» **Materials provided**:
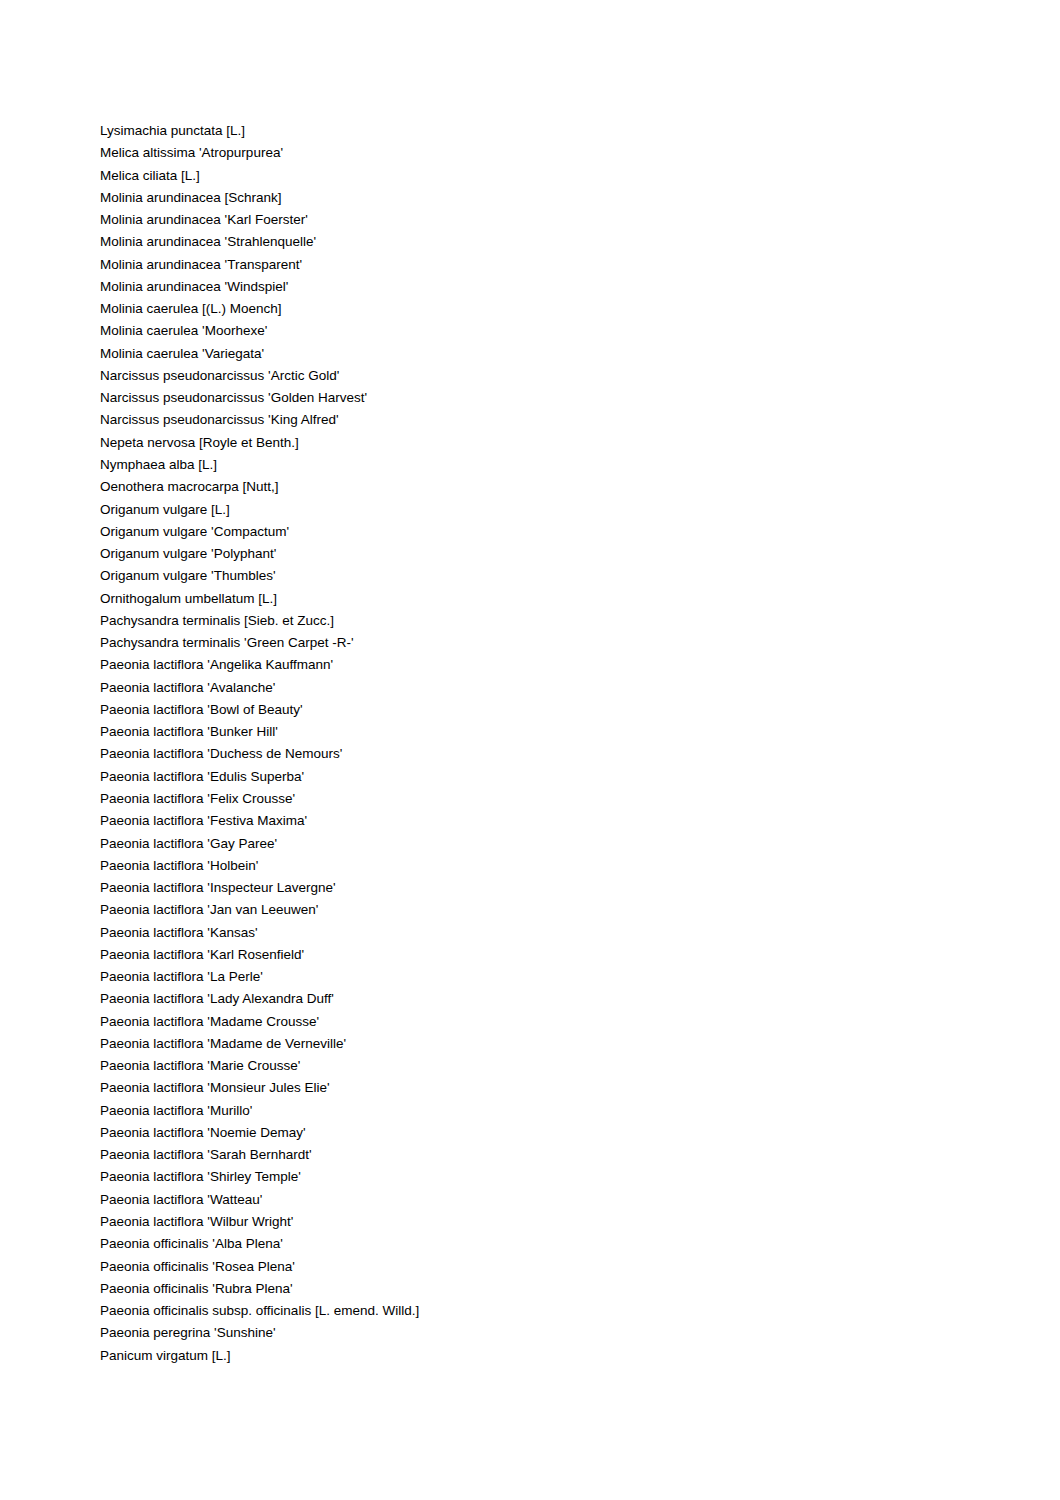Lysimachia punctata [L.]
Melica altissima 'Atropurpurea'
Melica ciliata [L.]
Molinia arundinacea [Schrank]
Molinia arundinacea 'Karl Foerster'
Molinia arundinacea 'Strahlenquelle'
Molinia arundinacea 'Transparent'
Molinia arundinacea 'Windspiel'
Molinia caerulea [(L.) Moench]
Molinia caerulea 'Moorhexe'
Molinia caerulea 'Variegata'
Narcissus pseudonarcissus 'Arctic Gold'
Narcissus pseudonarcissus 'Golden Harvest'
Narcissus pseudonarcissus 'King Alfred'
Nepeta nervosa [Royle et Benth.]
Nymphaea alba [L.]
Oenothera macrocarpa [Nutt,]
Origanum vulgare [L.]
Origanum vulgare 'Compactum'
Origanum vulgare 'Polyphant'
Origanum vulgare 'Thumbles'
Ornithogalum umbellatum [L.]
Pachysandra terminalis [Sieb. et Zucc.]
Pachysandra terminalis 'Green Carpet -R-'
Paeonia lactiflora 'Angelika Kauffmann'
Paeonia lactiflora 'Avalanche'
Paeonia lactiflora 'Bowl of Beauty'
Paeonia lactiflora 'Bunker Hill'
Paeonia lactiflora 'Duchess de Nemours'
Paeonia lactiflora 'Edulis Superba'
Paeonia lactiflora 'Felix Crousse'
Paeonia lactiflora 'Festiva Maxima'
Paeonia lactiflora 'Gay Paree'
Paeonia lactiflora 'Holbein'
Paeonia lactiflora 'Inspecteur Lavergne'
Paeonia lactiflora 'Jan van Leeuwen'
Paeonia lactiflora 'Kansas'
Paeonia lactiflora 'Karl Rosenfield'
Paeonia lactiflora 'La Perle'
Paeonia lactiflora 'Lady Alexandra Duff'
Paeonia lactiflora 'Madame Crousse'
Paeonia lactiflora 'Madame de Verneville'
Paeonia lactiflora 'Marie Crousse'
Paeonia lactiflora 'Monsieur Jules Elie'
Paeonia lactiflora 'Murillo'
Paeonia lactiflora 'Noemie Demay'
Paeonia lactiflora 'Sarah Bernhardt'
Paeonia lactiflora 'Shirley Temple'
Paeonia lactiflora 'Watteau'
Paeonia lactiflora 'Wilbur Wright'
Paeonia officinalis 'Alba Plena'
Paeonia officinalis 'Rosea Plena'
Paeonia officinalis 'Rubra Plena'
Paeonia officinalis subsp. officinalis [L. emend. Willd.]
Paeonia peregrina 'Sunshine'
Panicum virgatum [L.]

» **Action item**: Every line from the one containing "Paeonia lactiflora 'Angelika Kauffmann'" through the end of the data must be repeated exactly, and no other line.

» **Response to the exercise**:
Paeonia lactiflora 'Angelika Kauffmann'
Paeonia lactiflora 'Avalanche'
Paeonia lactiflora 'Bowl of Beauty'
Paeonia lactiflora 'Bunker Hill'
Paeonia lactiflora 'Duchess de Nemours'
Paeonia lactiflora 'Edulis Superba'
Paeonia lactiflora 'Felix Crousse'
Paeonia lactiflora 'Festiva Maxima'
Paeonia lactiflora 'Gay Paree'
Paeonia lactiflora 'Holbein'
Paeonia lactiflora 'Inspecteur Lavergne'
Paeonia lactiflora 'Jan van Leeuwen'
Paeonia lactiflora 'Kansas'
Paeonia lactiflora 'Karl Rosenfield'
Paeonia lactiflora 'La Perle'
Paeonia lactiflora 'Lady Alexandra Duff'
Paeonia lactiflora 'Madame Crousse'
Paeonia lactiflora 'Madame de Verneville'
Paeonia lactiflora 'Marie Crousse'
Paeonia lactiflora 'Monsieur Jules Elie'
Paeonia lactiflora 'Murillo'
Paeonia lactiflora 'Noemie Demay'
Paeonia lactiflora 'Sarah Bernhardt'
Paeonia lactiflora 'Shirley Temple'
Paeonia lactiflora 'Watteau'
Paeonia lactiflora 'Wilbur Wright'
Paeonia officinalis 'Alba Plena'
Paeonia officinalis 'Rosea Plena'
Paeonia officinalis 'Rubra Plena'
Paeonia officinalis subsp. officinalis [L. emend. Willd.]
Paeonia peregrina 'Sunshine'
Panicum virgatum [L.]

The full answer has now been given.